Commodities are typically raw materials/resources such as oil, gold, silver, and corn.
They are inherently different from investments that are financial assets (i.e. stocks, bonds, real estate). The reason why commodities are not financial assets, is because the value of commodities is derived from supply and demand based on global needs for usage/production and its loose ties to inflation. True financial assets, like stocks, grow in value over time because they are an ownership stake in real businesses that generate profit and long-term growth.
So Why Not Commodities?
Fans of precious metals like to point out that government currency is fiat money, and that the only thing keeping something like the dollar going, is based strictly on “faith” and not due to inherent value. I agree with this sentiment, since all currency requires an element of “faith” in the government’s ability to back it up, or no one would use it. But similar to the dollar, or any other global currency, I feel the same argument can be stated for precious metals.
Secondly, in a catastrophic event, I don’t think people will start hauling their gold ingots, bars, and coins to their nearest store to exchange for goods, or when bartering with other individuals. I’m pretty sure canned goods, water, and ammunition will have higher trading value.
Lastly, commodities and precious metals are typically bought as a hedge against inflation and for their low correlation with the stock market. The latter is relatively true, but I’d argue that plain old cash is an even better diversifying asset because it has zero correlation to the market.

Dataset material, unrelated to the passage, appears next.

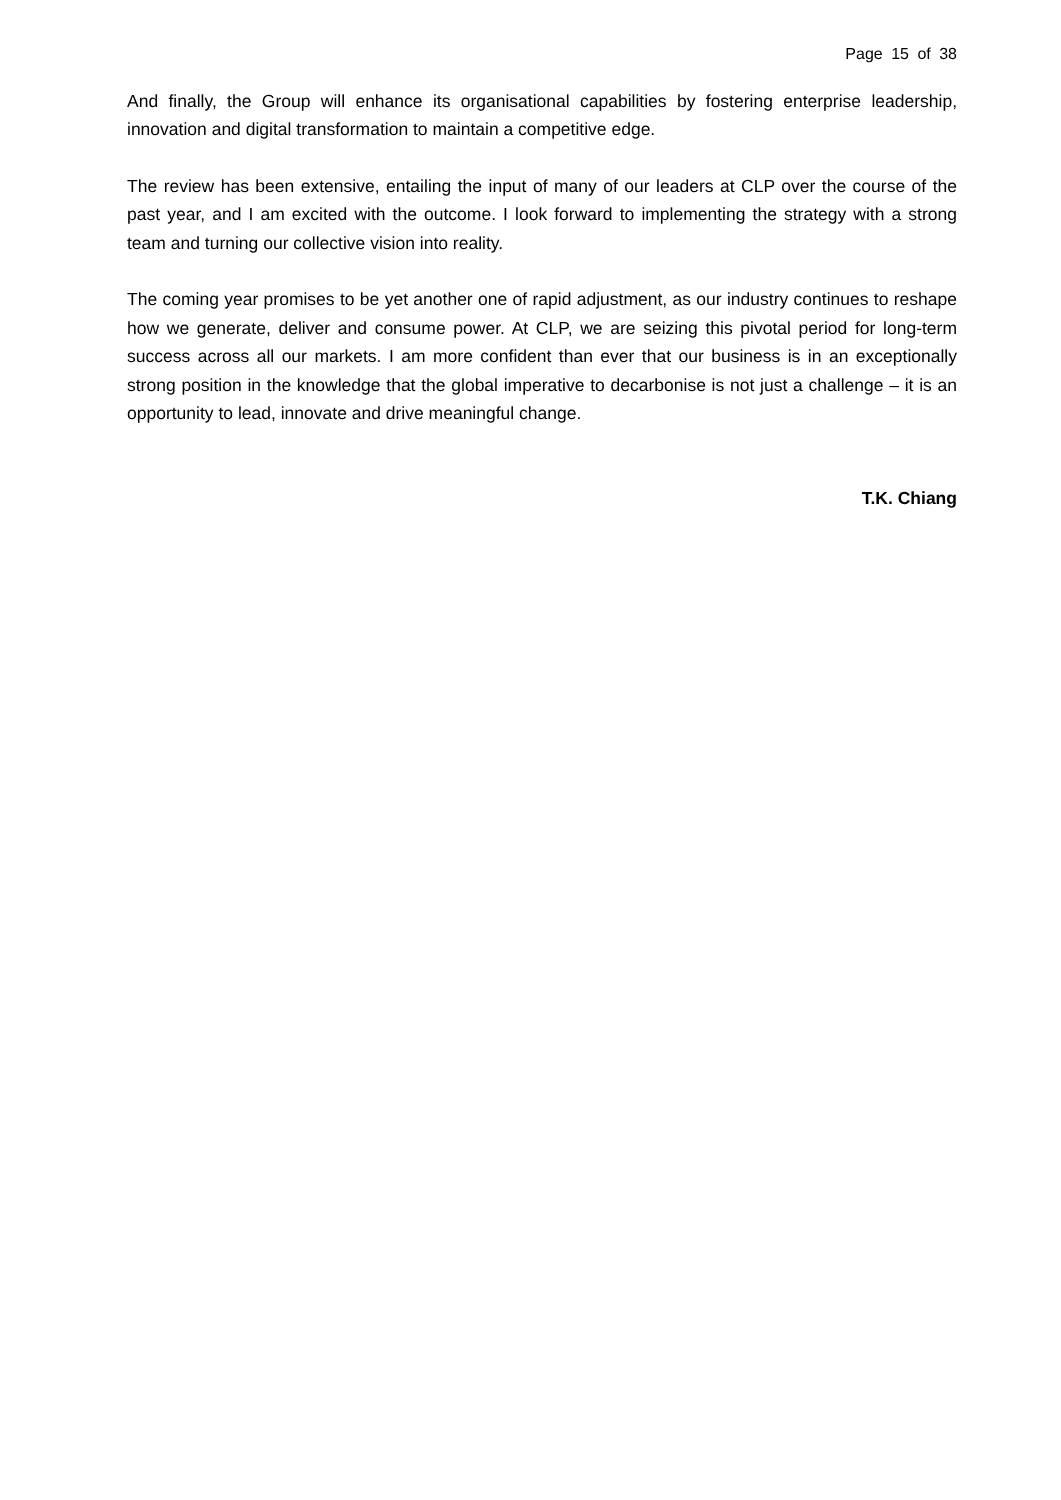Page 15 of 38
And finally, the Group will enhance its organisational capabilities by fostering enterprise leadership, innovation and digital transformation to maintain a competitive edge.
The review has been extensive, entailing the input of many of our leaders at CLP over the course of the past year, and I am excited with the outcome. I look forward to implementing the strategy with a strong team and turning our collective vision into reality.
The coming year promises to be yet another one of rapid adjustment, as our industry continues to reshape how we generate, deliver and consume power. At CLP, we are seizing this pivotal period for long-term success across all our markets. I am more confident than ever that our business is in an exceptionally strong position in the knowledge that the global imperative to decarbonise is not just a challenge – it is an opportunity to lead, innovate and drive meaningful change.
T.K. Chiang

How Have the Returns Been on Commodities?
For the past 26 years (since the creation of the Bloomberg Commodities Index), commodities have shown lower returns than cash, with higher volatility than stocks. And for the past 42 years, commodities in aggregate, have been trounced by the US Stock Market (see graph below):
But Gold Has Been Used For Centuries, if not Millennia!

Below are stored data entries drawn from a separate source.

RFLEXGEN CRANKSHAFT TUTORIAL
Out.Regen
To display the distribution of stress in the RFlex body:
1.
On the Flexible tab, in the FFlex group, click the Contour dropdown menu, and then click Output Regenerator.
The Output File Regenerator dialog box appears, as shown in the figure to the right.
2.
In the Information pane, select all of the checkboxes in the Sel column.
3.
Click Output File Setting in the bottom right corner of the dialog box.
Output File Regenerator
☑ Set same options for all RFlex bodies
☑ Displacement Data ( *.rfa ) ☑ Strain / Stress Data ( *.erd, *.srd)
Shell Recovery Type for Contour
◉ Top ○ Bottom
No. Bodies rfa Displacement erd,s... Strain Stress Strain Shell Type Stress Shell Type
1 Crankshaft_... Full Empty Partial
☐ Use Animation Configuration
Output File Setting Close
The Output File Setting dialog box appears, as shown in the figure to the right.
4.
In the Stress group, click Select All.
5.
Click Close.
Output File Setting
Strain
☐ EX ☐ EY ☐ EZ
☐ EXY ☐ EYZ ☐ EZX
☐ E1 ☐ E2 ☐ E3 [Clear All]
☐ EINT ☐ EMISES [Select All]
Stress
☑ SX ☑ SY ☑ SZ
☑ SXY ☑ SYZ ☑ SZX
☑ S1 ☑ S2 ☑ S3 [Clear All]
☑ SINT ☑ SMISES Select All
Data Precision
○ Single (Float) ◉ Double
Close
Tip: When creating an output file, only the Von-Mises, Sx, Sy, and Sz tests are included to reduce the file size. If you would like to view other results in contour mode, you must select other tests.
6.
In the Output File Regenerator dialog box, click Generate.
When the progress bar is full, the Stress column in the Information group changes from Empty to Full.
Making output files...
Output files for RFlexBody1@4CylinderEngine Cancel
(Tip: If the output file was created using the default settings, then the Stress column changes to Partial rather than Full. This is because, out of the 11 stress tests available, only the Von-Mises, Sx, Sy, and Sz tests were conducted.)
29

Many argue that gold has intrinsic value because it’s been used for a long time. And that there’s something inherent about gold, that human beings will always be drawn to. So to argue against this, my point wouldn’t be to disagree with the notion that gold has always had allure. I think it still does. If you’ve ever seen or held gold, I do agree that the sheer glitter of gold has a distinct “pull” that feels very primal.
But the point I’m trying to make isn’t that gold has absolutely no value. The point is that it’s not a true financial asset and is a difficult instrument to gauge value on, due to its’ currency-like nature. And lastly because, quite frankly, the returns have been horrendous compared to real financial assets like stocks and bonds, and even cash! See below graphic for data on the growth of just $1 in the past 210 years across different instruments.
“Because gold, unlike stocks, bonds, real estate and other financial assets, generates no income, valuing it is all but impossible. “It’s intrinsically worthless or intrinsically priceless. You can build a financial model to value it, but every input is going to be your imagination.” – Paul Brodsky, Strategist at Macro Allocation
Do you currently have any allocation towards precious metals or other commodities, like gold, silver, or oil? If yes, what was your thought process behind it? But more importantly, did my arguments against commodities introduce a solid enough viewpoint, and did it change your mind? Why or why not?